● **What you should do**: Please copy the lines below, changing "Torrevieja" to "Alicante" and leaving everything else as it is.

● **Materials provided**:
··········
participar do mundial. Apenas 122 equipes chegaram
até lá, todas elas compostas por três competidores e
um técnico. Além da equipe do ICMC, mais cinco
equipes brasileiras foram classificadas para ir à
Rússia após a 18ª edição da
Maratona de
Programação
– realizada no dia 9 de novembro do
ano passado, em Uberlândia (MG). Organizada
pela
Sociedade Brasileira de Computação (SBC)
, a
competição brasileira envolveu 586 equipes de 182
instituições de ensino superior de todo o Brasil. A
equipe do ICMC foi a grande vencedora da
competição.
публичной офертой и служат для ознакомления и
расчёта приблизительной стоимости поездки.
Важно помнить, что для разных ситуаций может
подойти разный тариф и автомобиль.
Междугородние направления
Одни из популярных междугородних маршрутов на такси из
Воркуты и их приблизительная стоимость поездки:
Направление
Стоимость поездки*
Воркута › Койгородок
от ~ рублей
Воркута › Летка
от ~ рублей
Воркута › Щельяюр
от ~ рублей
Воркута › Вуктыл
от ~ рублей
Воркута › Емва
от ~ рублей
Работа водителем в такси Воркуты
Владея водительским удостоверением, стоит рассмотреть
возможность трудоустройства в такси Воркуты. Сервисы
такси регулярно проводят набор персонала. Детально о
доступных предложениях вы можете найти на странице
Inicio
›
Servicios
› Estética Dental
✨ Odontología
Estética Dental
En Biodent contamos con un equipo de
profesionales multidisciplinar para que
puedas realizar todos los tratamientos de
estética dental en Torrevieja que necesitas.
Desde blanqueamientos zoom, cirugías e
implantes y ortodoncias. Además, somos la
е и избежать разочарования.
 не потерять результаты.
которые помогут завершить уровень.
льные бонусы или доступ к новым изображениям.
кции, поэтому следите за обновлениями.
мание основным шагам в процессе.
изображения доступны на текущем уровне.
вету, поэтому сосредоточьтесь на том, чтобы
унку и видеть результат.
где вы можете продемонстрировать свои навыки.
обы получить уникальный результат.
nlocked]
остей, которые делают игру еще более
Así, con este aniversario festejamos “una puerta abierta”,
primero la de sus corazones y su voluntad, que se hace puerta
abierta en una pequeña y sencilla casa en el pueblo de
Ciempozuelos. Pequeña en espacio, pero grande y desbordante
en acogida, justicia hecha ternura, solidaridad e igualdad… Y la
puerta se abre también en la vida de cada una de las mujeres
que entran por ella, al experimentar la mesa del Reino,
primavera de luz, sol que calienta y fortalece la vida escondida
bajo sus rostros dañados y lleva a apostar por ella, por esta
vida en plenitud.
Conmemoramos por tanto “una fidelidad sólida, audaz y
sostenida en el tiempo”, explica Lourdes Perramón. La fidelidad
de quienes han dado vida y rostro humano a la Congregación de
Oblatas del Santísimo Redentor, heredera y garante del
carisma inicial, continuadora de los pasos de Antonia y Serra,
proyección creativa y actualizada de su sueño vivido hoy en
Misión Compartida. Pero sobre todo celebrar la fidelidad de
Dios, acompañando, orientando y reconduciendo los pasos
··········
● **Written solution**:
participar do mundial. Apenas 122 equipes chegaram
até lá, todas elas compostas por três competidores e
um técnico. Além da equipe do ICMC, mais cinco
equipes brasileiras foram classificadas para ir à
Rússia após a 18ª edição da
Maratona de
Programação
– realizada no dia 9 de novembro do
ano passado, em Uberlândia (MG). Organizada
pela
Sociedade Brasileira de Computação (SBC)
, a
competição brasileira envolveu 586 equipes de 182
instituições de ensino superior de todo o Brasil. A
equipe do ICMC foi a grande vencedora da
competição.
публичной офертой и служат для ознакомления и
расчёта приблизительной стоимости поездки.
Важно помнить, что для разных ситуаций может
подойти разный тариф и автомобиль.
Междугородние направления
Одни из популярных междугородних маршрутов на такси из
Воркуты и их приблизительная стоимость поездки:
Направление
Стоимость поездки*
Воркута › Койгородок
от ~ рублей
Воркута › Летка
от ~ рублей
Воркута › Щельяюр
от ~ рублей
Воркута › Вуктыл
от ~ рублей
Воркута › Емва
от ~ рублей
Работа водителем в такси Воркуты
Владея водительским удостоверением, стоит рассмотреть
возможность трудоустройства в такси Воркуты. Сервисы
такси регулярно проводят набор персонала. Детально о
доступных предложениях вы можете найти на странице
Inicio
›
Servicios
› Estética Dental
✨ Odontología
Estética Dental
En Biodent contamos con un equipo de
profesionales multidisciplinar para que
puedas realizar todos los tratamientos de
estética dental en Alicante que necesitas.
Desde blanqueamientos zoom, cirugías e
implantes y ortodoncias. Además, somos la
е и избежать разочарования.
 не потерять результаты.
которые помогут завершить уровень.
льные бонусы или доступ к новым изображениям.
кции, поэтому следите за обновлениями.
мание основным шагам в процессе.
изображения доступны на текущем уровне.
вету, поэтому сосредоточьтесь на том, чтобы
унку и видеть результат.
где вы можете продемонстрировать свои навыки.
обы получить уникальный результат.
nlocked]
остей, которые делают игру еще более
Así, con este aniversario festejamos “una puerta abierta”,
primero la de sus corazones y su voluntad, que se hace puerta
abierta en una pequeña y sencilla casa en el pueblo de
Ciempozuelos. Pequeña en espacio, pero grande y desbordante
en acogida, justicia hecha ternura, solidaridad e igualdad… Y la
puerta se abre también en la vida de cada una de las mujeres
que entran por ella, al experimentar la mesa del Reino,
primavera de luz, sol que calienta y fortalece la vida escondida
bajo sus rostros dañados y lleva a apostar por ella, por esta
vida en plenitud.
Conmemoramos por tanto “una fidelidad sólida, audaz y
sostenida en el tiempo”, explica Lourdes Perramón. La fidelidad
de quienes han dado vida y rostro humano a la Congregación de
Oblatas del Santísimo Redentor, heredera y garante del
carisma inicial, continuadora de los pasos de Antonia y Serra,
proyección creativa y actualizada de su sueño vivido hoy en
Misión Compartida. Pero sobre todo celebrar la fidelidad de
Dios, acompañando, orientando y reconduciendo los pasos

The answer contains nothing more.